#### [SHORT PROBLEM 1]
Reproduce the portion of the book review from "Superheroes, from Gilgamesh" to "grade speculative fiction.", inclusive.
#### [SHORT PROBLEM 2]
Condense the paragraph of the book review that opens with "Superheroes, from Gilgamesh and Enkidu" into two sentences, retaining its main facts.
#### [SHORT PROBLEM 3]
List every figure the book review names as an example of a superhero.

#### [SELECTED PASSAGE]

>>>

I liked Merlin’s Blade well enough that I have the second book in the planned Merlin Spiral trilogy, Merlin’s Shadow, on hold at the library. What’s your favorite version of or allusion to Arthurian legend?

Sidekicked by John David Anderson

Superheroes, from Gilgamesh and Enkidu to Samson and Gideon to Hercules to Beowulf to Superman and The Incredible Hulk—we weak mortals have always been fascinated with the adventures and exploits of men (sometimes women) with incredible talents, beyond human strength, and extraordinary intelligence. Superheroes are the stuff of legend and comic book—and nowadays middle grade speculative fiction.

John David Anderson’s Sidekicked takes one aspect of the superhero mythos, the Sidekick or assistant or superhero-in-training, and builds it into a snarky middle grade fictional essay on ethics. The moral of the story, however, is a little murky.

<<<

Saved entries
>>>

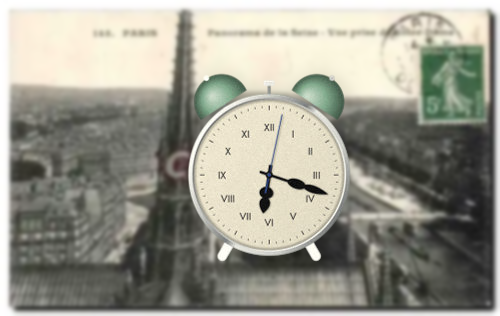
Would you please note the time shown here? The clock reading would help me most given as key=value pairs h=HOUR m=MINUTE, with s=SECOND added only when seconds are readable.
h=6 m=18 s=2
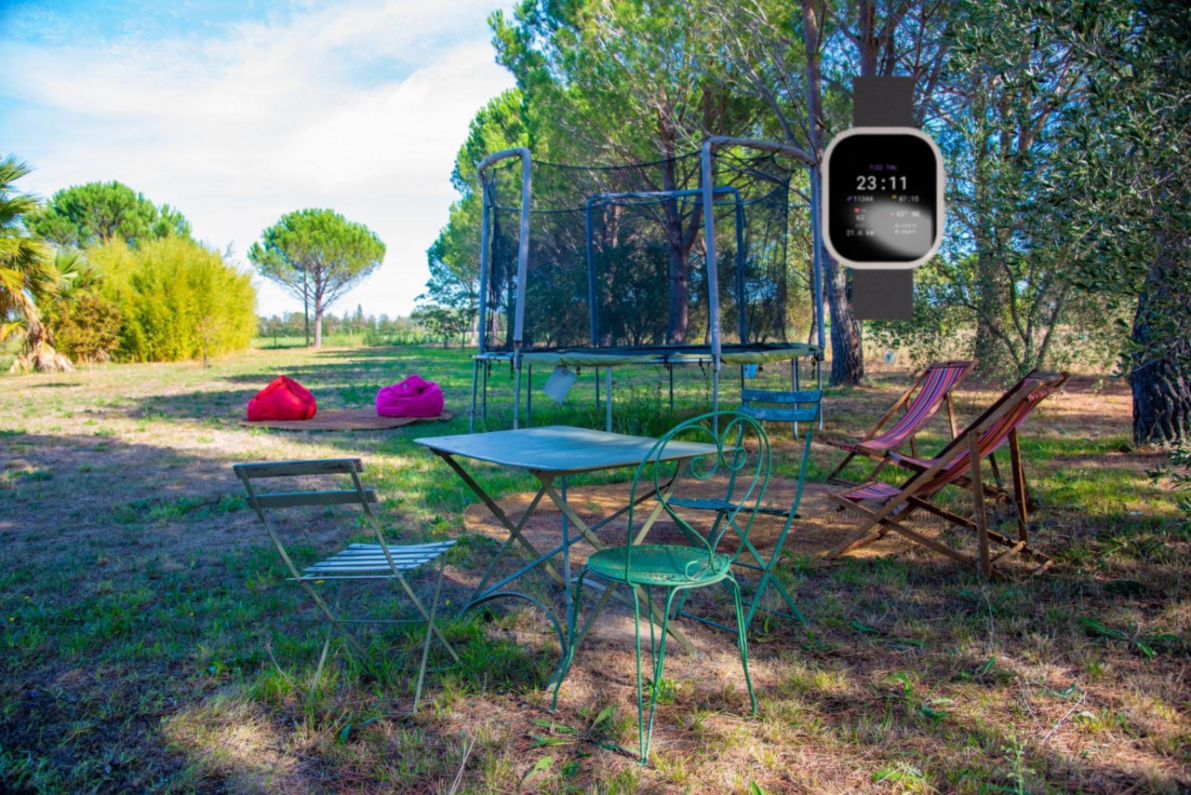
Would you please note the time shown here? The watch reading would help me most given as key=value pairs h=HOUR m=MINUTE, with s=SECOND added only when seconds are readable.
h=23 m=11
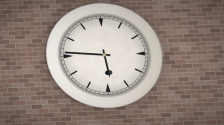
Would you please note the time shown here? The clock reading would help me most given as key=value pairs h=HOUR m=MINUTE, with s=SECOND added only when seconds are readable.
h=5 m=46
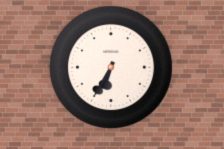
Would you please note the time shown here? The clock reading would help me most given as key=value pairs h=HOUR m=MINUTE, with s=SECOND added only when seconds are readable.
h=6 m=35
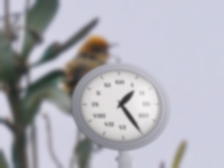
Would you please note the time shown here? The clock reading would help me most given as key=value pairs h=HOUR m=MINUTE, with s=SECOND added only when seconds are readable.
h=1 m=25
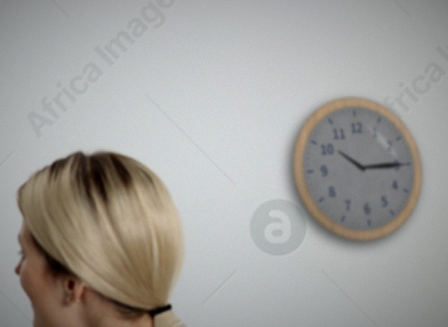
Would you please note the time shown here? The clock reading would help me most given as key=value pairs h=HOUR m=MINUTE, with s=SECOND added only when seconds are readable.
h=10 m=15
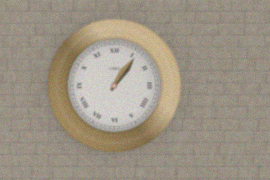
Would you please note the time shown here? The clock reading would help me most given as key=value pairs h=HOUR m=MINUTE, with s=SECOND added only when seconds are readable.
h=1 m=6
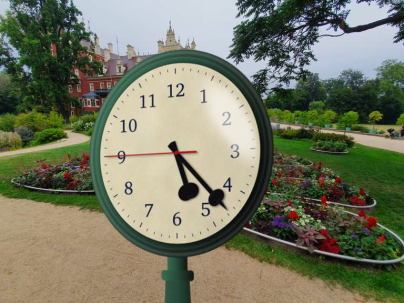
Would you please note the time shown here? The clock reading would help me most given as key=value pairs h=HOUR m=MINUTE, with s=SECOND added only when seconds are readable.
h=5 m=22 s=45
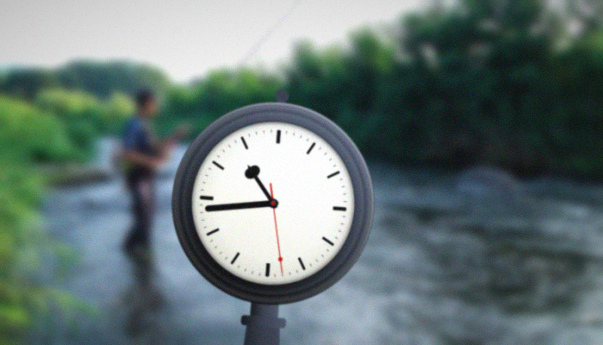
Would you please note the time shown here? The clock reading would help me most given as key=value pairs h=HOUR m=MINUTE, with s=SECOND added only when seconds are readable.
h=10 m=43 s=28
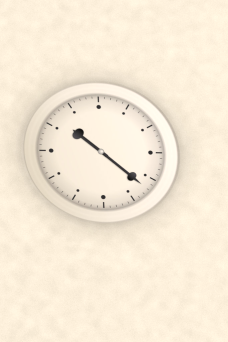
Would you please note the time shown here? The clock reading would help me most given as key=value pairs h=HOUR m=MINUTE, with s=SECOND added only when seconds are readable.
h=10 m=22
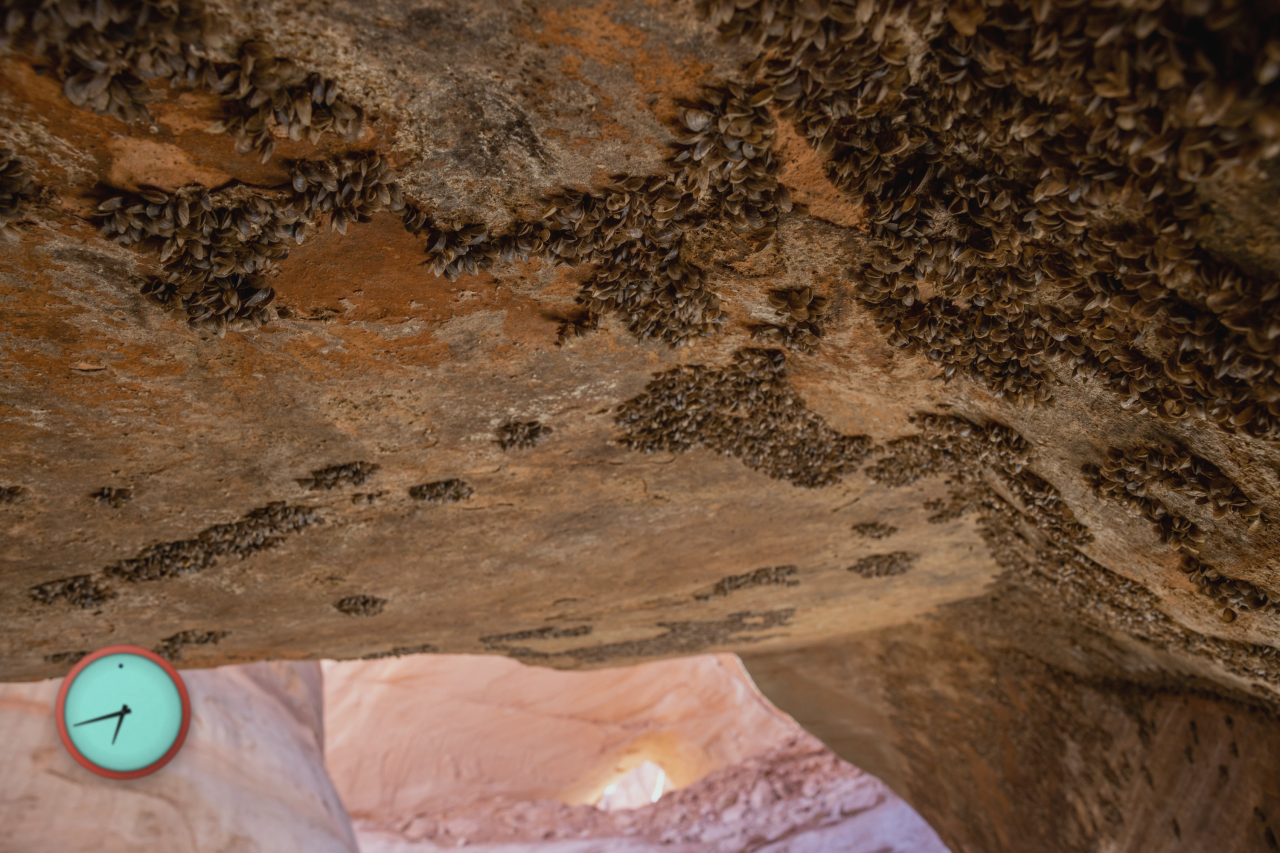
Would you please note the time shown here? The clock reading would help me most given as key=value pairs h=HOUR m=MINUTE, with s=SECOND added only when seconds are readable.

<<<

#### [RIGHT ANSWER 1]
Superheroes, from Gilgamesh and Enkidu to Samson and Gideon to Hercules to Beowulf to Superman and The Incredible Hulk—we weak mortals have always been fascinated with the adventures and exploits of men (sometimes women) with incredible talents, beyond human strength, and extraordinary intelligence. Superheroes are the stuff of legend and comic book—and nowadays middle grade speculative fiction.

#### [RIGHT ANSWER 2]
People have long been fascinated by superheroes, men and sometimes women with incredible talents, superhuman strength, and extraordinary intelligence, from Gilgamesh and Enkidu to Superman and The Incredible Hulk. Such figures belong to legend and comic books, and nowadays also to middle grade speculative fiction.

#### [RIGHT ANSWER 3]
Gilgamesh
Enkidu
Samson
Gideon
Hercules
Beowulf
Superman
The Incredible Hulk